TEXT BLOCK -
▶
The project consists of the following components:

Translation
- File: scripts/translate.py
- This file contains functions and code for translating Spanish tweets into English. The translated files are stored in the designated folder for further processing within the system. Please note that this file does not run as an integral part of the system.
Preprocessing
- File: src/features/preprocess.py
- This file contains functions and code for preprocessing raw data, including cleaning, formatting, and transforming the data.
Feature Extraction
- File: src/features/extract_features.py
- This file includes functions and code for extracting relevant features from the preprocessed data, such as implementing bag-of-words, n-grams, or word embedding techniques.
Training
- File: src/modeling/classifier.py
- This file contains functions and code for training classification models using the preprocessed data and extracted features. It also includes hyperparameter fine-tuning to optimize the model performance.
Inference
- File: src/modeling/classifier.py
- This file contains functions and code for making predictions using the trained classification model. It utilizes the trained model to predict the corresponding label of a given tweet.
Evalutation
- File: src/main.py
- This file contains functions and code for evaluating the performance and effectiveness of the trained model. It includes calculation of metrics such as accuracy, precision, recall, and F1-score.

Scripts

scripts/model_runner.sh: This script is responsible for running the model with specified parameters. It can be executed from any directory and takes the following parameters:
- --mode or -m: Specifies the mode of operation, which can be either train or test. This parameter determines whether the system should perform training or testing.
◀
RECORDS SHOWN -
▶
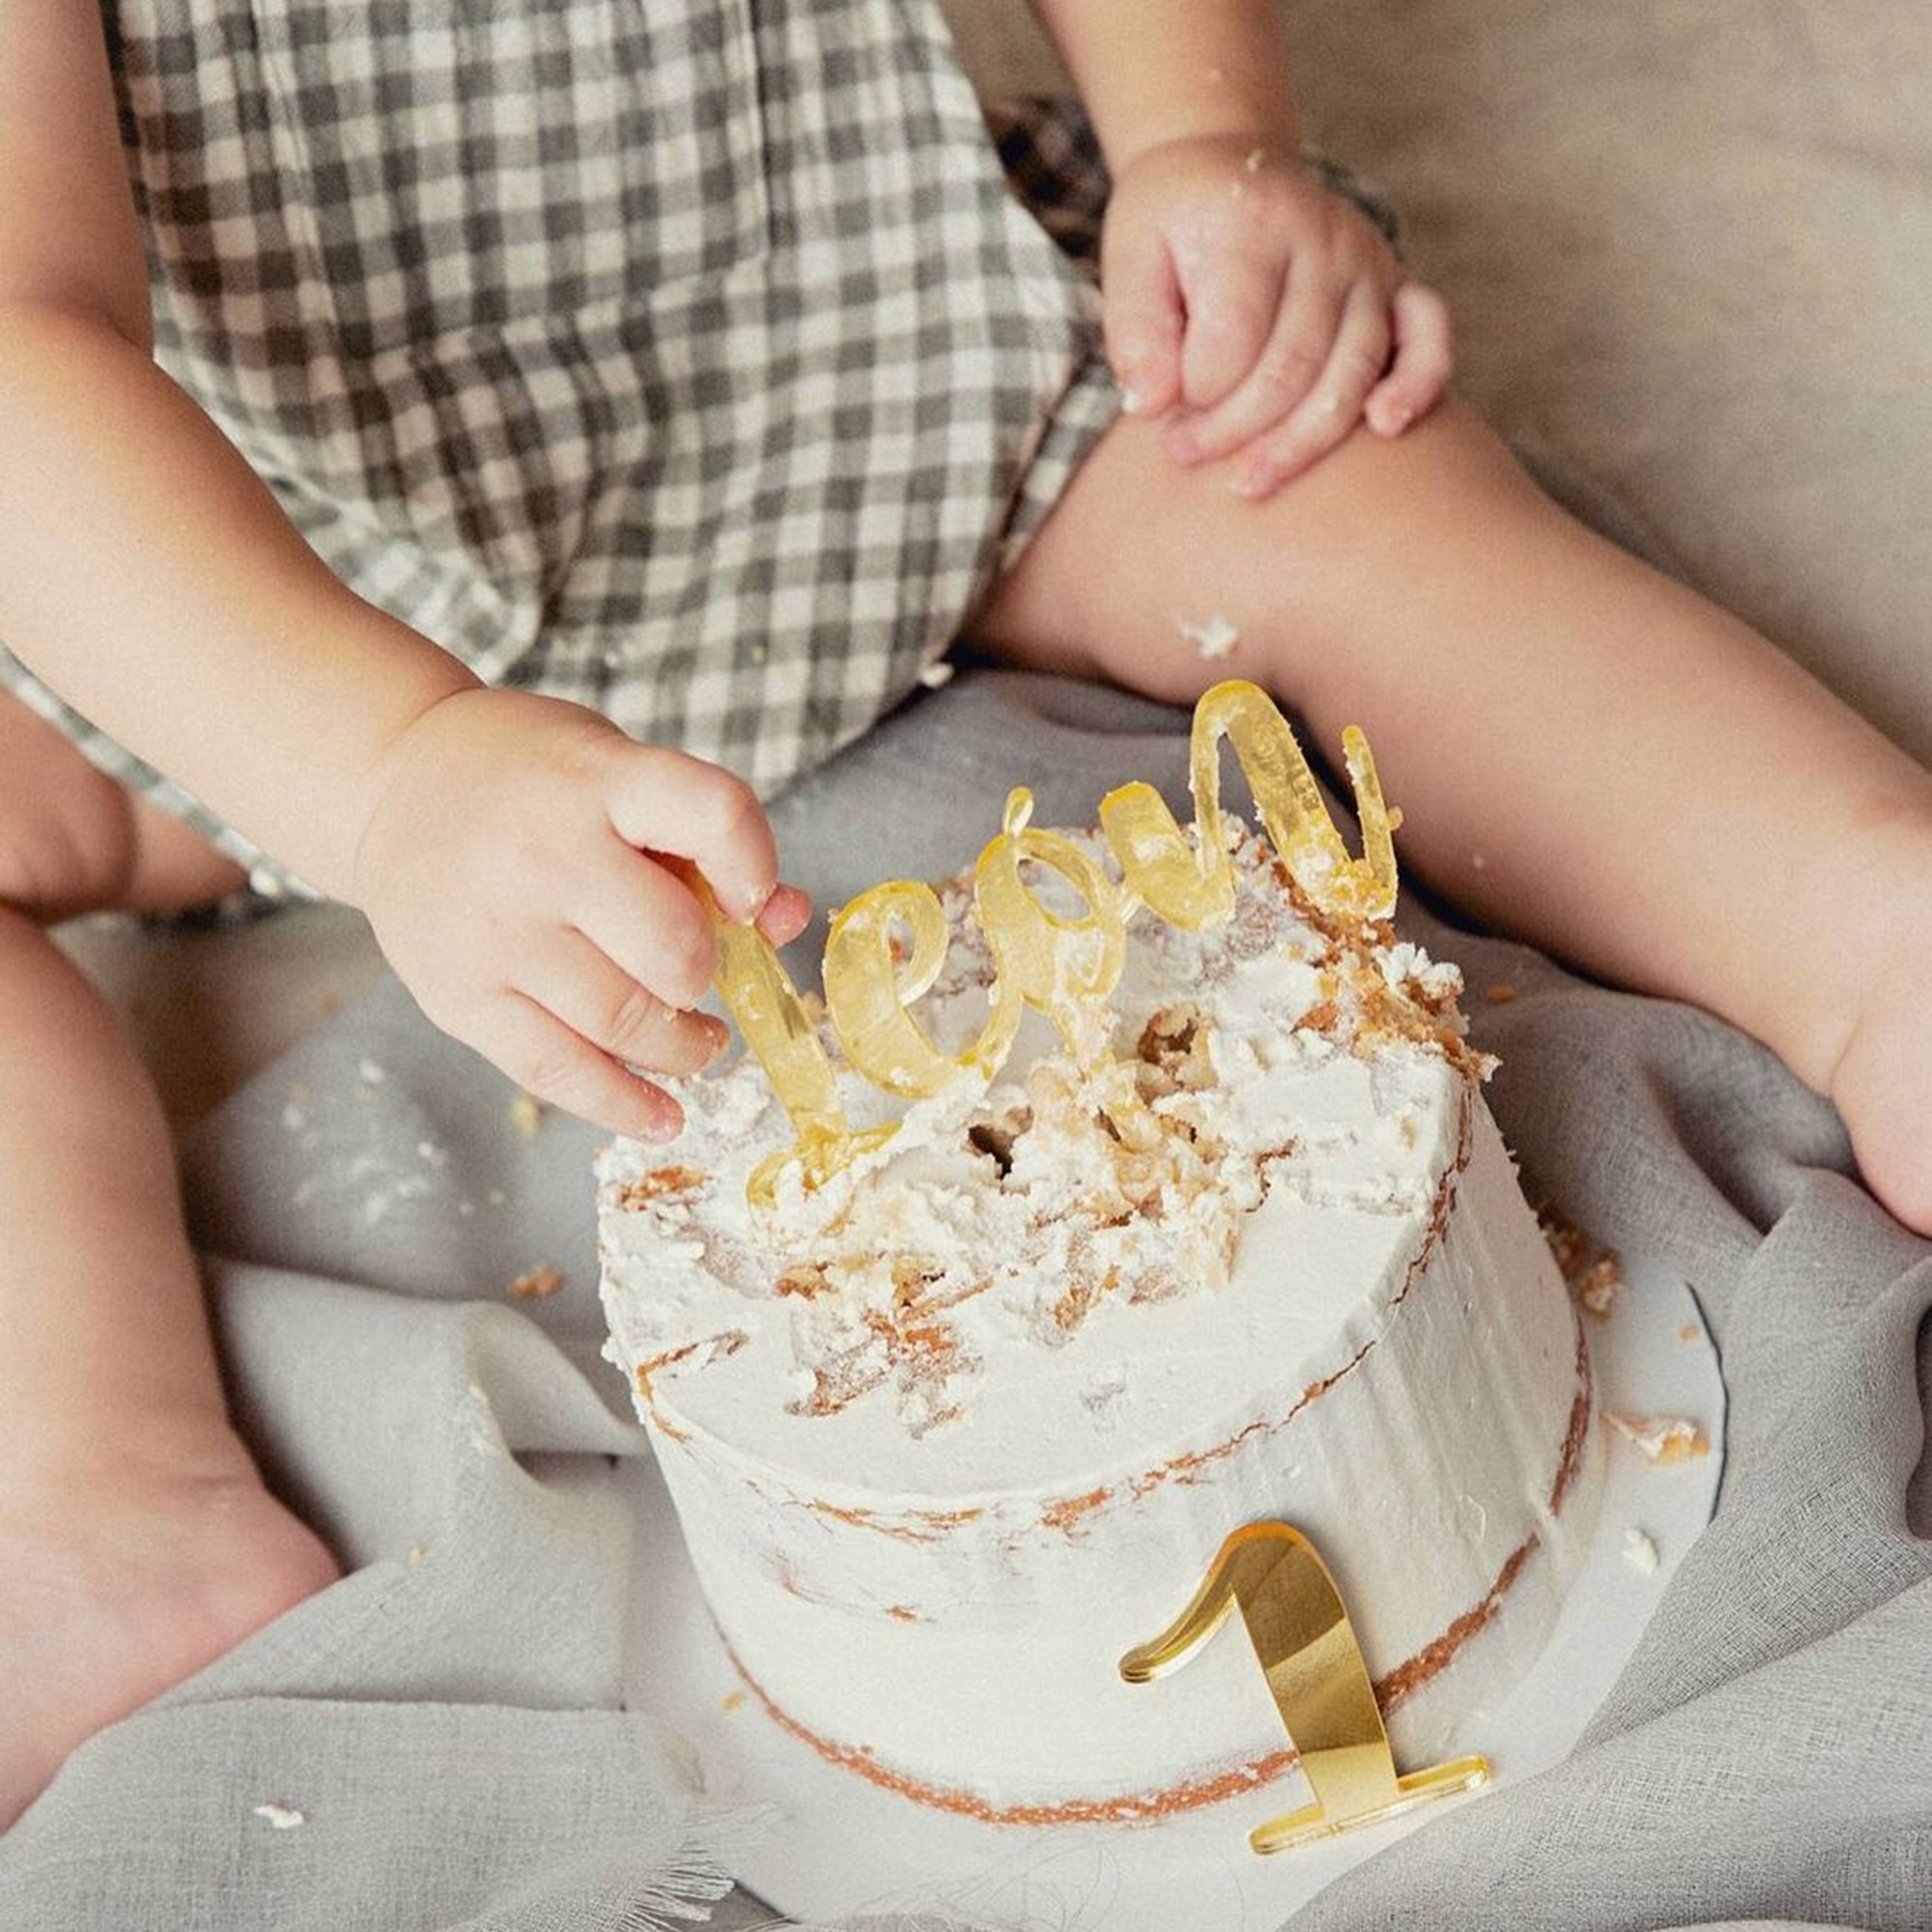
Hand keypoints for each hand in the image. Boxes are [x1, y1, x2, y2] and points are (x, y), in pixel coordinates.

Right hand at [349, 687, 809, 1140]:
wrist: (391, 783)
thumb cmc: (531, 782)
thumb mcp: (617, 773)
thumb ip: (703, 841)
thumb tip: (787, 919)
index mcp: (598, 781)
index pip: (714, 815)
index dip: (755, 864)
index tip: (751, 898)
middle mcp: (544, 854)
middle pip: (673, 945)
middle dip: (708, 972)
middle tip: (701, 976)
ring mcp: (497, 932)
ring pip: (623, 1022)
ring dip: (684, 1048)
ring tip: (697, 1042)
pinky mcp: (460, 996)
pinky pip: (558, 1071)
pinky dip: (624, 1106)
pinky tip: (662, 1117)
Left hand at [1101, 135, 1452, 497]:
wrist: (1225, 163)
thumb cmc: (1173, 224)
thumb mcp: (1130, 255)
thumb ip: (1134, 329)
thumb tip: (1150, 405)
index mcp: (1252, 223)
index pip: (1233, 336)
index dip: (1194, 394)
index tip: (1158, 416)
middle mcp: (1323, 239)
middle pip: (1291, 366)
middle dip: (1234, 429)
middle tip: (1183, 453)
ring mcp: (1368, 262)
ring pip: (1350, 373)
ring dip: (1301, 442)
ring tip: (1248, 482)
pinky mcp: (1397, 284)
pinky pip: (1428, 339)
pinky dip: (1417, 386)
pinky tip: (1384, 427)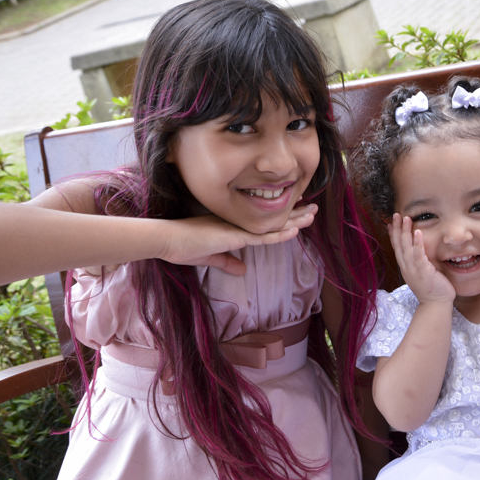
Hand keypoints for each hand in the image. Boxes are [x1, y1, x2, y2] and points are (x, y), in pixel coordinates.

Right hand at [157, 204, 316, 275]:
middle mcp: (239, 224)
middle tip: (312, 208)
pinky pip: (262, 237)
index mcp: (234, 227)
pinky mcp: (234, 237)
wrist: (167, 240)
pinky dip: (279, 234)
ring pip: (272, 225)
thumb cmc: (183, 247)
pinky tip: (295, 230)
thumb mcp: (210, 258)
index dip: (281, 218)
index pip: (263, 223)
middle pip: (272, 220)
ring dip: (294, 220)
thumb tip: (243, 271)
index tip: (297, 212)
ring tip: (312, 213)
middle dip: (294, 214)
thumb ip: (227, 263)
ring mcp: (238, 229)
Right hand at [389, 213, 454, 305]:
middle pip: (399, 245)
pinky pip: (418, 254)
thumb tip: (420, 254)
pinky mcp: (423, 271)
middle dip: (397, 228)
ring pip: (406, 247)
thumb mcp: (423, 274)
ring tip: (405, 218)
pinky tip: (417, 232)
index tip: (391, 223)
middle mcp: (407, 268)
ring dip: (405, 232)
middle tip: (396, 214)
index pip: (397, 248)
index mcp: (406, 268)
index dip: (394, 235)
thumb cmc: (433, 290)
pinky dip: (417, 243)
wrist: (436, 305)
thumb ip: (419, 263)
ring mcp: (413, 270)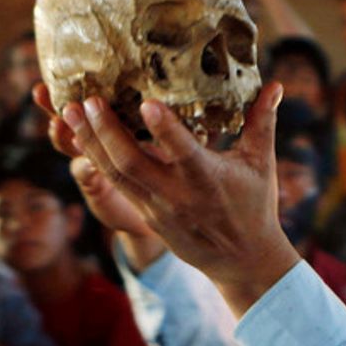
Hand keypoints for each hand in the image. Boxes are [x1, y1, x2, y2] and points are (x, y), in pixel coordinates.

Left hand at [58, 81, 300, 312]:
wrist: (242, 261)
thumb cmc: (254, 206)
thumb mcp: (261, 164)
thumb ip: (262, 121)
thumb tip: (275, 84)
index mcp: (206, 178)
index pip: (183, 151)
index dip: (164, 128)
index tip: (146, 102)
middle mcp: (176, 194)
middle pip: (132, 163)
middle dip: (106, 131)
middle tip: (88, 100)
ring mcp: (156, 207)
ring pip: (115, 174)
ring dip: (89, 143)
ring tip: (69, 113)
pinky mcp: (145, 214)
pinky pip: (115, 186)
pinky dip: (95, 160)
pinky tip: (80, 138)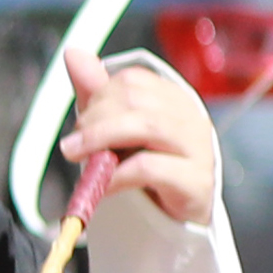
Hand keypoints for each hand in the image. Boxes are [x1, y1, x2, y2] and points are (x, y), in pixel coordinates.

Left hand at [62, 49, 219, 227]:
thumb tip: (74, 53)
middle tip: (73, 146)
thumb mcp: (118, 129)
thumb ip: (97, 93)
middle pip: (136, 100)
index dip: (99, 98)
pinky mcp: (197, 180)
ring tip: (78, 158)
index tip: (81, 123)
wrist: (177, 219)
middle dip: (96, 120)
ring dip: (101, 140)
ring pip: (146, 127)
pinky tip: (103, 186)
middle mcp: (191, 117)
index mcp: (174, 99)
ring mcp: (198, 148)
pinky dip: (118, 175)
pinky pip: (151, 167)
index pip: (133, 81)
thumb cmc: (149, 170)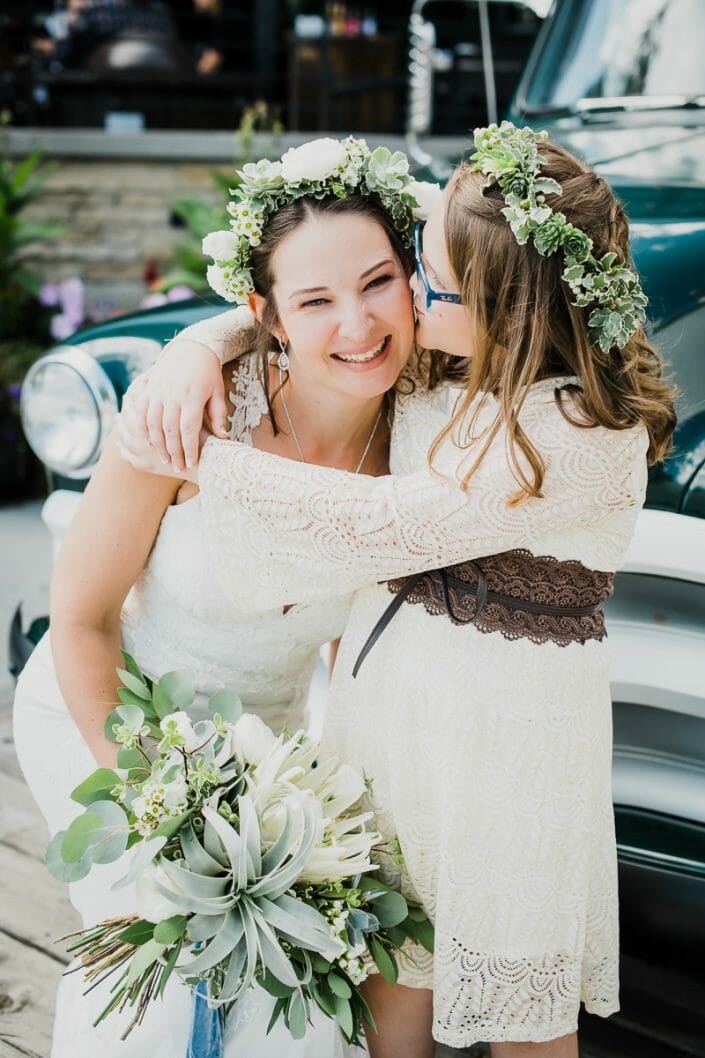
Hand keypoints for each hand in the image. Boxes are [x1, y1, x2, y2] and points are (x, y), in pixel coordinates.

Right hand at [118, 339, 228, 471]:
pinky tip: (149, 442)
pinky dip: (144, 428)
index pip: (189, 430)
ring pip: (153, 424)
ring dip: (158, 444)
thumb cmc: (208, 373)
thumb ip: (218, 415)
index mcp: (192, 398)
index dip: (189, 449)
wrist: (191, 348)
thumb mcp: (218, 393)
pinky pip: (142, 412)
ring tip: (165, 459)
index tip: (192, 463)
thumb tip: (222, 438)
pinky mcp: (149, 389)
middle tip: (178, 467)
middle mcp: (173, 396)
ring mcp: (158, 392)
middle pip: (170, 431)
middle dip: (174, 452)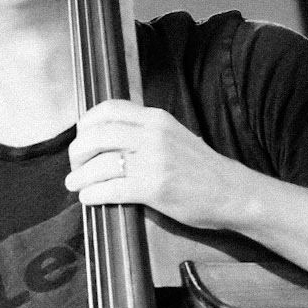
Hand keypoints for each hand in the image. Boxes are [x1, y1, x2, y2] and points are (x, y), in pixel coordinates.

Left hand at [65, 99, 235, 228]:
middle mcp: (152, 134)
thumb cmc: (200, 168)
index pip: (108, 110)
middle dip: (78, 152)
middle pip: (96, 136)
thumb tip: (106, 137)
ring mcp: (153, 161)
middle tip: (75, 165)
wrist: (232, 192)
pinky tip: (88, 198)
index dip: (86, 124)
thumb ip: (143, 132)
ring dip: (80, 176)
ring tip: (75, 184)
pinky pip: (110, 189)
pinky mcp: (154, 188)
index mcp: (156, 118)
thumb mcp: (172, 135)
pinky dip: (92, 194)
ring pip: (99, 164)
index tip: (81, 138)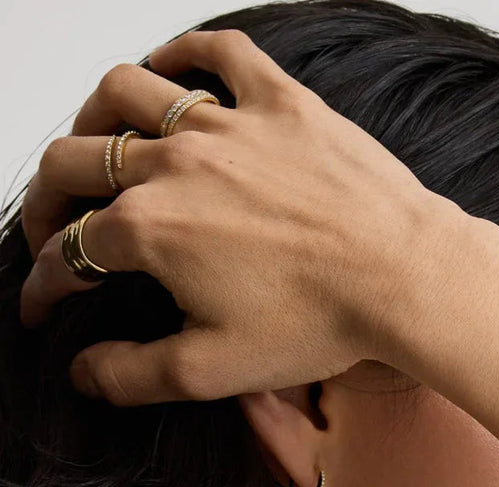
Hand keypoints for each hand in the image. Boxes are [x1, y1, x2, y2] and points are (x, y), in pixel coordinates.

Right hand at [18, 29, 460, 405]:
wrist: (406, 279)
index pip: (67, 250)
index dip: (45, 283)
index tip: (45, 303)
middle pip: (75, 162)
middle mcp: (175, 165)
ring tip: (94, 147)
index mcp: (150, 229)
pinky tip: (170, 71)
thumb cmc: (322, 323)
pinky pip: (219, 53)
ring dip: (92, 120)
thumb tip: (83, 371)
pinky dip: (184, 53)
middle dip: (43, 202)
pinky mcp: (281, 104)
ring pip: (125, 93)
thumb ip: (133, 374)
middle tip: (52, 230)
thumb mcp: (214, 370)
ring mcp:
◀
ACTIVITIES -
a) Using the project overview, mark each statement yes or no and quote the words that decide it: (i) the translation file runs as an integral part of the system; (ii) training and inference share the same file; (iii) the evaluation metrics include F1-score.
b) List every distinct file path given in the project overview.
The data is separate material and has no connection to the project overview.

WRITTEN ANSWERS -
a)
(i) No: "Please note that this file does not run as an integral part of the system."
(ii) Yes: both the Training and Inference entries give "File: src/modeling/classifier.py".
(iii) Yes: "It includes calculation of metrics such as accuracy, precision, recall, and F1-score."

b)
- scripts/translate.py
- src/features/preprocess.py
- src/features/extract_features.py
- src/modeling/classifier.py
- src/main.py
- scripts/model_runner.sh